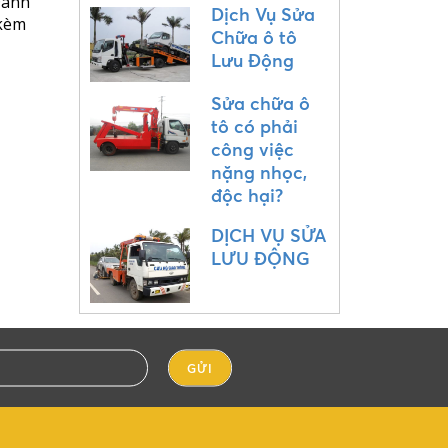
Danh
Dịch Vụ Sửa
 kèm
Chữa ô tô
Lưu Động
Sửa chữa ô
tô có phải
công việc
nặng nhọc,
độc hại?
DỊCH VỤ SỬA
LƯU ĐỘNG
GỬI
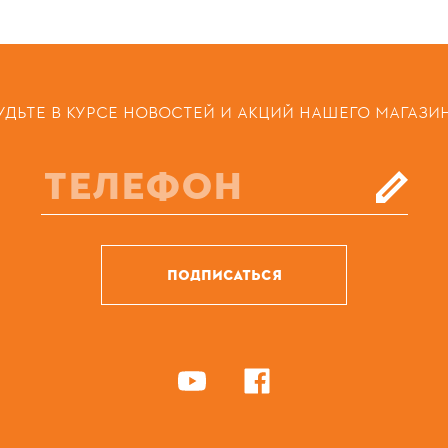
УДЬТЕ В КУРСЕ НОВОСТЕЙ И АКЦИЙ НАШЕГО МАГАЗИ
ПОДПИСАТЬСЯ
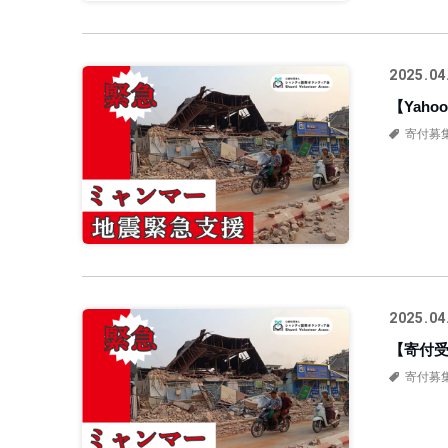
2025.04
【Yah
寄付募
2025.04
【寄付
寄付募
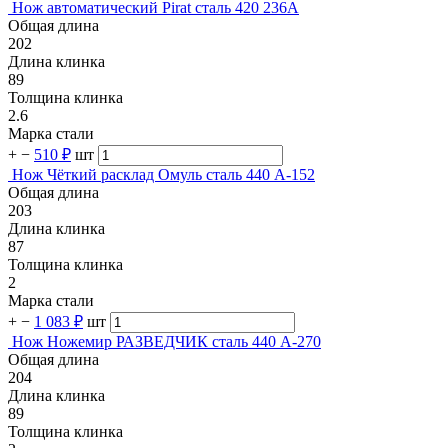
Нож автоматический Pirat сталь 420 236А
Общая длина
202
Длина клинка
89
Толщина клинка
2.6
Марка стали
+
−
510 ₽
шт
Нож Чёткий расклад Омуль сталь 440 A-152
Общая длина
203
Длина клинка
87
Толщина клинка
2
Марка стали
+
−
1 083 ₽
шт
Нож Ножемир РАЗВЕДЧИК сталь 440 A-270
Общая длина
204
Длина клинка
89
Толщина клинка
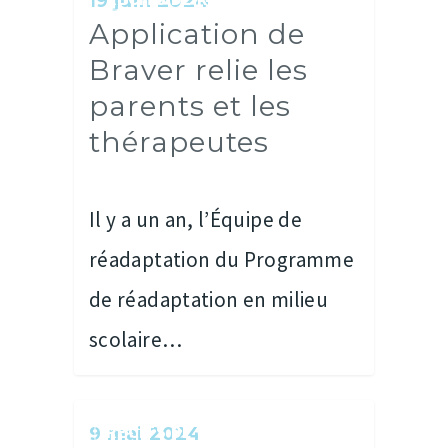
19 juin 2024
Application de
Braver relie les
parents et les
thérapeutes
Il y a un an, l’Équipe de
réadaptation du Programme
de réadaptation en milieu
scolaire…
RÉCITS DE RÉUSSITES
9 mai 2024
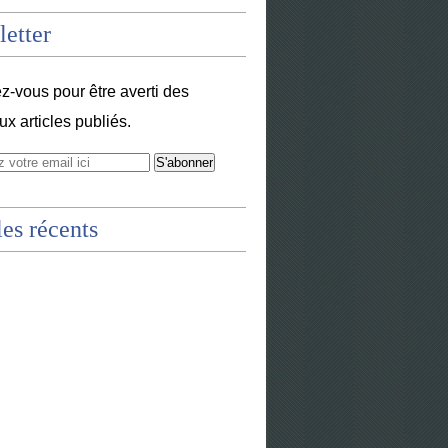
etter
-vous pour être averti des
x articles publiés.
les récents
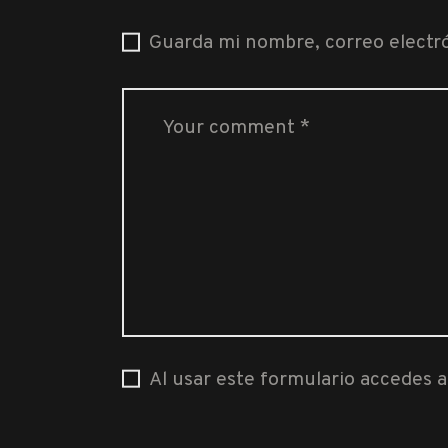
Guarda mi nombre, correo electr
Al usar este formulario accedes 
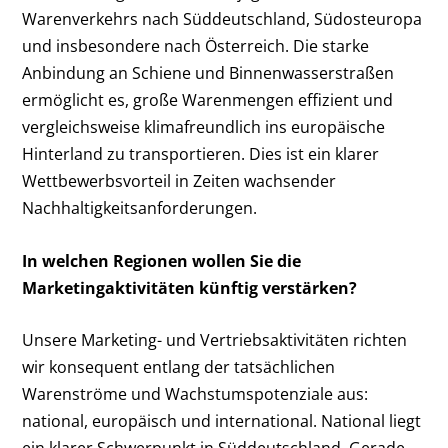
Warenverkehrs nach Süddeutschland, Südosteuropa
und insbesondere nach Österreich. Die starke
Anbindung an Schiene und Binnenwasserstraßen
ermöglicht es, große Warenmengen effizient und
vergleichsweise klimafreundlich ins europäische
Hinterland zu transportieren. Dies ist ein klarer
Wettbewerbsvorteil in Zeiten wachsender
Nachhaltigkeitsanforderungen.
In welchen Regionen wollen Sie die
Marketingaktivitäten künftig verstärken?
Unsere Marketing- und Vertriebsaktivitäten richten
wir konsequent entlang der tatsächlichen
Warenströme und Wachstumspotenziale aus:
national, europäisch und international. National liegt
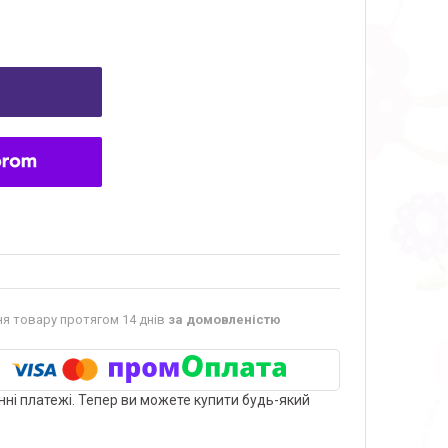
я товару протягом 14 днів
за домовленістю
нні платежі. Тепер ви можете купити будь-який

————

## ACTION ITEM
Please transcribe the records from the line containing "Warenverkehrs nach Süddeutschland, Südosteuropa" through the end of the records, both ends included, and leave the pictures out of your answer.

## RESPONSE TO THE TASK
Warenverkehrs nach Süddeutschland, Südosteuropa
und insbesondere nach Österreich. Die starke
Anbindung an Schiene und Binnenwasserstraßen
ermöglicht es, große Warenmengen effizient und
vergleichsweise klimafreundlich ins europäische
Hinterland zu transportieren. Dies ist ein klarer
Wettbewerbsvorteil in Zeiten wachsender
Nachhaltigkeitsanforderungen.
In welchen Regionen wollen Sie die
Marketingaktivitäten künftig verstärken?
Unsere Marketing- und Vertriebsaktivitäten richten
wir konsequent entlang der tatsächlichen
Warenströme und Wachstumspotenziale aus:
national, europäisch und international. National liegt
я товару протягом 14 днів
за домовленістю
нні платежі. Тепер ви можете купити будь-який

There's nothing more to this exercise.